Schreibe den Text über die Möglichkeitsmenschen zwischen „Da ist zum Beispiel“ und „tiefgefrorenen Erdreich. Immerhin.“, beide eingeschlossen, neu und setze dabei „Sieben Wochen“ an die Stelle von „Neun Wochen“.

Vorliegender Text
● ● ● ●
Zu Hunderten fallen die Deutschen alle vier Monate in Soweto und Umgebung ein. Die Tatsache, daß ein einfaches Hochschulstudium mittlerweile nicht mehr genügt, um sich für einen Beruf zu qualifizieren, daß man also seinen Lebenslauf durch beeindruckende Erfahrungen im Ausland schmücken muß, hat inzwischen zu einer neuen Uniformität des modernen Karrierelebenslaufs geführt. Mal sehen, was man sich als nächstes einfallen lassen muß.

Vielleicht Sachen, wie sie sich die Biographienbauer und Lebenstester immer schon ausgedacht haben. Sie sind so etwas wie die Helden der modernen Praktikantenarbeitswelt. Sie sind die wahren Möglichkeitsmenschen, wie Robert Musil sie in seinem Romanfragment „Mann ohne Eigenschaften“ vorgestellt hat. „Solche Möglichkeitsmenschen“, liest man da, „leben, wie man sagt, in einem feineren Gespinst, in einem Gespinst von Dunst, Einbildung, Träumerei und Konjunktiven.“

In Konjunktiven? Ja. Das Leben liegt als Möglichkeitskette vor ihnen, und sie probieren Lebensmöglichkeiten aus, ob sich diese vielleicht zu einer Wirklichkeit verfestigen möchten. Kleine Probeleben, von denen man wissen will, ob sie nicht doch zu eng sind. Oder zu klein. Denn das bringt den Möglichkeitsmenschen um.

Da ist zum Beispiel an den Kafka-Forscher Paul zu denken. Der machte sich im vorigen Herbst auf, um als Praktikant eines Filmproduzenten im ehemaligen Königreich Tuwa, in Südsibirien, das Grab Dschinghis Khans zu finden. Das Zweierteam, das sich einem reichen, besessenen Amerikaner angeschlossen hatte, war das erste Filmteam in dem kleinen Land. Neun Wochen lang gruben sie die Steppe sorgfältig um – und fanden doch nur skythische Mumiengräber im tiefgefrorenen Erdreich. Immerhin.
● ● ● ●
Datenauszüge
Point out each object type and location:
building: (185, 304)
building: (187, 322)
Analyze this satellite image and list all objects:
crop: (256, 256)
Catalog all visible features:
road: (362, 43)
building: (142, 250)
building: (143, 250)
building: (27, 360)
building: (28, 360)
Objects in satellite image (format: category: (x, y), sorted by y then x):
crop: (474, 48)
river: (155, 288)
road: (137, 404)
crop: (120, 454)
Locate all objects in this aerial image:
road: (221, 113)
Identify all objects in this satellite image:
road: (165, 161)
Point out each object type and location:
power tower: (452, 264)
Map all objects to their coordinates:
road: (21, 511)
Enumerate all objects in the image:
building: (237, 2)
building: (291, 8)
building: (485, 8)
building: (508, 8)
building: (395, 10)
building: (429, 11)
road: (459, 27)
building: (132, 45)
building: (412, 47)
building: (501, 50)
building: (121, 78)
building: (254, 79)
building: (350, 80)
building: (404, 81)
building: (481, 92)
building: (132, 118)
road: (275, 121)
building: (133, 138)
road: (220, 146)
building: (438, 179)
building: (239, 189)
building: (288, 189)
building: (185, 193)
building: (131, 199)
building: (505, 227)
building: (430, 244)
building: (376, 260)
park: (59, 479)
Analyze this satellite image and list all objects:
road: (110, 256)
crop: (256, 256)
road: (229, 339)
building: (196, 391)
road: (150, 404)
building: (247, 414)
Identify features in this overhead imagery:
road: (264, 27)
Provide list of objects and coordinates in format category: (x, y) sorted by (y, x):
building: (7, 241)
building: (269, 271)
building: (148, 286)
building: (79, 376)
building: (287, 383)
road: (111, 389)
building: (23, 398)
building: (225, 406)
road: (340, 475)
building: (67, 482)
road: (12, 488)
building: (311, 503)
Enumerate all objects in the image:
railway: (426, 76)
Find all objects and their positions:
● ● ● ●
Vollständige Antwort
Da ist zum Beispiel an den Kafka-Forscher Paul zu denken. Der machte sich im vorigen Herbst auf, um als Praktikant eines Filmproduzenten im ehemaligen Königreich Tuwa, in Südsibirien, das Grab Dschinghis Khans zu finden. Das Zweierteam, das sich einem reichen, besessenen Amerikaner angeschlossen hatte, war das erste Filmteam in dem kleinen Land. Sieben Wochen lang gruben sie die Steppe sorgfältig um – und fanden doch nur skythische Mumiengräber im tiefgefrorenen Erdreich. Immerhin.